North Korean hackers target US defence contractors

Palo Alto has identified the attackers as the government-affiliated Lazarus Group

In the wake of the escalating tensions between the USA and North Korea - in a week that saw Donald Trump threaten the isolated nation with "fire and fury" - hackers from the Lazarus Group appear to have struck back, targeting US defence contractors.

Researchers at Palo Alto Networks said that it is 'clear' that the Lazarus Group, which also hacked Sony in 2014 (Operation Blockbuster), is behind the attacks; tools, techniques and procedures are shared between both operations.

'This reuse of macro source code, XOR keys used within the macro to decode implant payloads, and the functional overlap in the payloads the macros write to disk demonstrates the continued use of this tool set by this threat group,' Palo Alto says in its blog post. 'In addition to tool reuse, infrastructure overlaps also exist. URLs used for hosting the malicious documents and IPv4 addresses used for command and control overlap with infrastructure previously used by the group.'

Lazarus is widely accepted to be controlled by the North Korean government; it targets opposing regimes, and has recently become involved in attacking private companies and financial institutions.

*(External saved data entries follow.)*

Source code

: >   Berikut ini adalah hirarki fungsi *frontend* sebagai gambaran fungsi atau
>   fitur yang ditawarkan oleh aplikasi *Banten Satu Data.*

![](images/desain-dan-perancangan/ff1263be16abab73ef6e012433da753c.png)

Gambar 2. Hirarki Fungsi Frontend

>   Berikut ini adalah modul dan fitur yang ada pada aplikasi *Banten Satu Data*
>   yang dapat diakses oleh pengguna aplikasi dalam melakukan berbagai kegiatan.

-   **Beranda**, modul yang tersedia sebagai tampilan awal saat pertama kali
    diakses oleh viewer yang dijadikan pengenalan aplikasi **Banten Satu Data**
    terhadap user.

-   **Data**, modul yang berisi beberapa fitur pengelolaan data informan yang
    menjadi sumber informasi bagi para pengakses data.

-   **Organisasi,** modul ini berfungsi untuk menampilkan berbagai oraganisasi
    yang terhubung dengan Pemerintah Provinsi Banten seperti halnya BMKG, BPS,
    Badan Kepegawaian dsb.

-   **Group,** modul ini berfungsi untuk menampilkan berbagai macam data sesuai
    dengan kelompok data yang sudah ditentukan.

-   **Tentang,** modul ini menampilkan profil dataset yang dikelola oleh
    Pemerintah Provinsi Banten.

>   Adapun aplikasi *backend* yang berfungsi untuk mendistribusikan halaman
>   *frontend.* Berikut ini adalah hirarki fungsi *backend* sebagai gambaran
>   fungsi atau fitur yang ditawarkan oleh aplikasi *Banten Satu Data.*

In this most recent campaign, the attackers have been using infected Microsoft Office files, distributed through phishing emails and using the same macros as observed before. They are likely hosted on compromised servers, writes Palo Alto.

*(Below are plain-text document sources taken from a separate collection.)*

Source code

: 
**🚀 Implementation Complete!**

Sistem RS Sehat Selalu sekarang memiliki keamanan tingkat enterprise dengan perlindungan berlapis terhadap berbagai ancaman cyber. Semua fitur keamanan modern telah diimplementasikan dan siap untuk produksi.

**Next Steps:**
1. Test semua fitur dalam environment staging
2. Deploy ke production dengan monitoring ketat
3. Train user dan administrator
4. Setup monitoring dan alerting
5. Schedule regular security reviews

One difference between this and earlier threats using the same payload is that these documents are written in English, rather than Korean. They describe job openings at various defence contractors, such as Sikorskys Mission Equipment.

When a computer is infected, the hacker(s) would be able to execute commands on the system. Although a basic capability, it would provide a foothold to go on to more dangerous grounds, such as installing additional tools or attempting to spread the infection to other machines in the network.

Palo Alto believes that the threat actors behind the attack will continue to use the same techniques in future campaigns.